## TEXT ZUM LESEN
....

Lebensgeschichte

 

Tiefdruckgebiet ALBERT

(getauft am 04.11.2015)

 

Auf der Rückseite des Tiefs ZIAD mit Zentrum über dem nördlichen Atlantik, kam es am 04.11.2015 zu einem Vorstoß maritimer Luftmassen arktischen Ursprungs über dem Atlantik. Dabei entstand im Laufe des Tages beim Aufeinandertreffen der herangeführten arktischen Luftmassen mit der vorhandenen maritimen Tropikluft an der Südseite des Tiefdruckwirbels ein neues Wellentief. Da dieses in den darauffolgenden Tagen das Wettergeschehen in Europa beeinflussen sollte, wurde das Wellentief in der Prognose für den Folgetag von den Meteorologen der Berliner Wetterkarte auf den Namen ALBERT getauft.

Auf der Bodenwetterkarte von 01 Uhr MEZ wurde das Zentrum des Wirbels ALBERT mit einem Luftdruck im Kern von knapp über 1001 hPa über dem 40. Breitengrades analysiert. Vom Zentrum führten eine ca. 1500 km lange Kaltfront nach Westen und eine kurze Warmfront nach Osten bis über die Azoren. Ab den frühen Morgenstunden zogen Warm- und Kaltfront über die Azoren hinweg und sorgten vor allem auf den östlichen Inseln für hohe Niederschlagsmengen, welche sich bis 19 Uhr MEZ 24-stündig auf der östlichsten Insel Santa Maria beispielsweise auf 26,0 mm summierten.

....

## GESPEICHERTE DATEN
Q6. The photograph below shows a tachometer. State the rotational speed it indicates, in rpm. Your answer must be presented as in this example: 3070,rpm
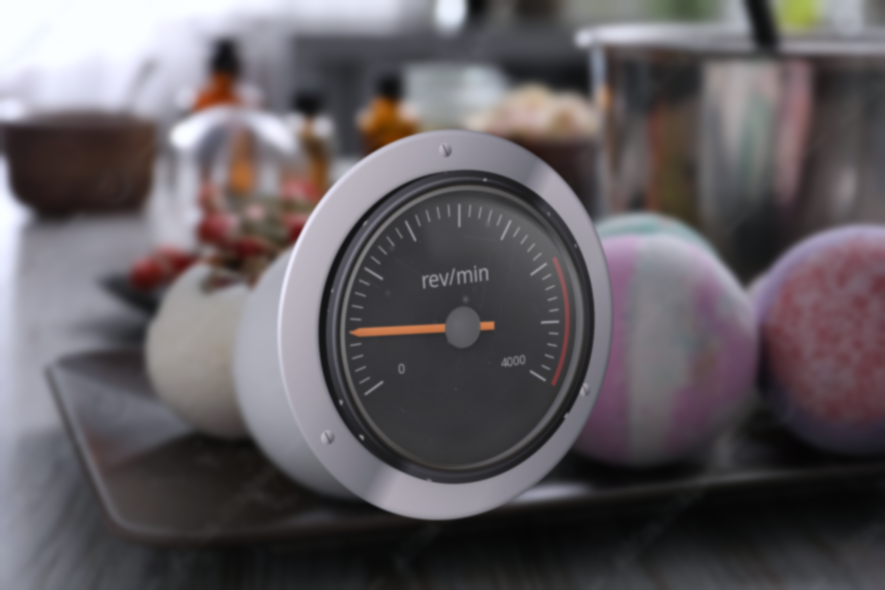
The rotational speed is 500,rpm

....

## AUFGABE 1
Schreib aus dem Text über das Tief ALBERT die Stelle ab, die mit "(getauft am 04.11.2015)" anfängt und mit "Namen ALBERT getauft." aufhört.
## AUFGABE 2
Wie viel Niederschlag kam laut dem Text über das Tief ALBERT bis 19 Uhr MEZ innerhalb von 24 Stunden auf der Insel Santa Maria zusammen?
## AUFGABE 3
Setz den Text über das Tief ALBERT nach seinem letzten Satz fort.

## ANTWORT 1
(getauft am 04.11.2015)

 

Auf der Rückseite des Tiefs ZIAD mit Zentrum über dem nördlichen Atlantik, kam es am 04.11.2015 zu einem Vorstoß maritimer Luftmassen arktischen Ursprungs über dem Atlantik. Dabei entstand im Laufe des Tages beim Aufeinandertreffen der herangeführten arktischen Luftmassen mit der vorhandenen maritimen Tropikluft an der Südseite des Tiefdruckwirbels ein neues Wellentief. Da dieses in den darauffolgenden Tagen das Wettergeschehen in Europa beeinflussen sollte, wurde das Wellentief in der Prognose für den Folgetag von den Meteorologen der Berliner Wetterkarte auf den Namen ALBERT getauft.

## ANTWORT 2
26,0 mm.

## ANTWORT 3
Im Folgenden verlagerte sich das Tief ALBERT rasch nordostwärts und befand sich am 06.11. um 01 Uhr MEZ ca. 400 km westlich der irischen Küste. Im Tiefzentrum herrschte zu diesem Zeitpunkt ein Luftdruck von unter 980 hPa. Vom Zentrum hatte sich eine kurze Okklusion südostwärts gebildet. Eine Okklusion bezeichnet eine Mischfront mit Kalt- und Warmfronteigenschaften, die entsteht, wenn die nachfolgende und schneller ziehende Kaltfront die vordere Warmfront einholt. Der Punkt, an dem die beiden Fronten zusammentreffen, heißt Okklusionspunkt. Vom Okklusionspunkt, welcher sich etwa 200 km vor der irischen Küste befand, ging eine ebenfalls südostwärts bis nach Frankreich reichende Warmfront und eine über die Azoren bis weit über den Atlantik reichende Kaltfront aus. Im Bereich der Warmfront kam es mit ihrer Verlagerung nach Osten zunächst zu einsetzendem, leichten Regen an der Westküste Irlands und Frankreichs, welcher sich weiter intensivierte und sich bis 13 Uhr MEZ bis nach Großbritannien und zur Mitte Frankreichs ausbreitete. Im Laufe des weiteren Tages hatte die Warmfront Frankreich und die Benelux-Staaten komplett überquert und war bis nach Westdeutschland gezogen. Die Kaltfront hingegen zog über Großbritannien hinweg bis zur Nordsee.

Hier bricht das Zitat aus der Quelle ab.